Models

lda_over_time.models.lda_seq_model

LdaSeqModel brings the Gensim’s LdaSeqModel functionalities to our library.

Its main advantage over other models is that it can detect changes in the vocabulary used to describe each topic over time, making it more precise in classifying each topic. But it is slower to run.

class lda_over_time.models.lda_seq_model.LdaSeqModel(corpus: List[str], dates: List[str], date_format: str, freq: str, n_topics: int = 100, sep: Optional[str] = None, workers: Optional[int] = None)[source]

Bases: DtmModelInterface

LdaSeqModel is a model that uses the Gensim’s LdaSeqModel, which supports the variance along time of the way that a certain topic is approached (it can detect better the change of vocabulary to speak a certain topic).

With this feature, it may be more precise than PrevalenceModel, but it is slower.

Parameters
  • corpus (list[str]) – List of documents’ texts.

  • dates (list[str]) – List of documents’ publishing dates.

  • date_format (str) – The date format used in dates, e.g. “%Y/%m/%d” for “YYYY/MM/DD” format. More info at documentation.

  • freq (str) – The frequency used to group texts, e.g. “1M15D” for a frequency of a month and 15 days. Useful notations: day = “D” month = “M”; year = “Y”. More info at pandas

  • n_topics (int, optional) – Number of topics that the DTM model should find. The default value is 100.

  • sep (str, optional) – Separator used to split each word, the default value is any blank space.

  • workers (int, optional) – Number of workers (cpus) to use. If not provided, it will use the total number of threads on running machine.

Returns

Nothing

Return type

None

get_results()[source]

This method should return a table representing the evolution of each topic over time.

Returns

Returns a Pandas’ dataframe where each column represents a timeslice and must have a date and columns representing each topics weight in that period.

Return type

pd.core.frame.DataFrame

get_topic_words(topic_id, i, n)[source]

This method returns the top n words that better describes the topic in a specific time slice.

Parameters
  • topic_id (int) – The id of the desired topic.

  • i (int) – The position of the desired timeslice in chronological order the first (oldest) time slice is indexed by 1.

  • n (int) – This specifies how many words that better describes the topic at a specific time slice should be returned.

Returns

It returns a list of top n words that best describes the requested topic in a specific time.

• Complete the following:
[A] Please rewrite the paragraph of the LdaSeqModel documentation that begins "Its main advantage over other models" in fewer words, keeping its main facts.
[B] From the LdaSeqModel documentation, set down the stretch from "Bases: DtmModelInterface" through "a certain topic)." word for word.

• Information shown:
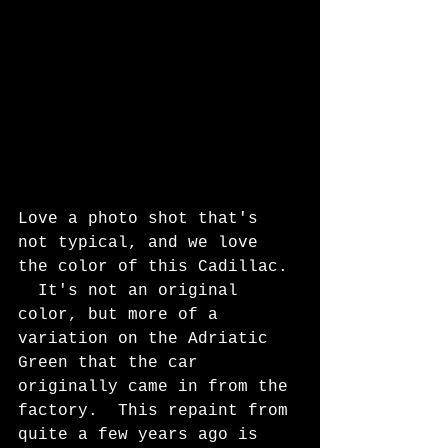
Love a photo shot that's 
not typical, and we love 
the color of this Cadillac. 
  It's not an original 
color, but more of a 
variation on the Adriatic 
Green that the car 
originally came in from the 
factory.  This repaint from 
quite a few years ago is 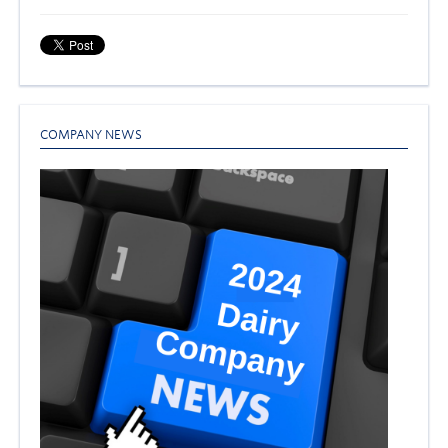
COMPANY NEWS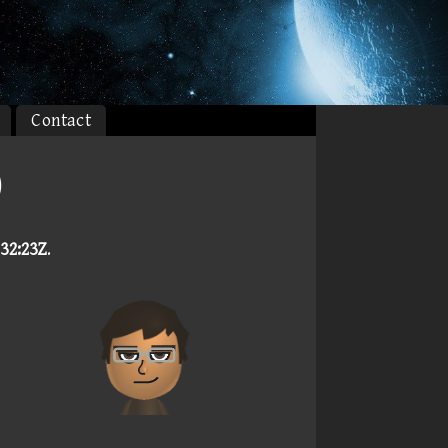
Contact
)
:32:23Z
.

• Task-by-task outputs:
[A] Unlike other models, it detects how each topic's vocabulary shifts over time, so it classifies topics more precisely, but it runs slower.

[B]
Bases: DtmModelInterface

LdaSeqModel is a model that uses the Gensim’s LdaSeqModel, which supports the variance along time of the way that a certain topic is approached (it can detect better the change of vocabulary to speak a certain topic).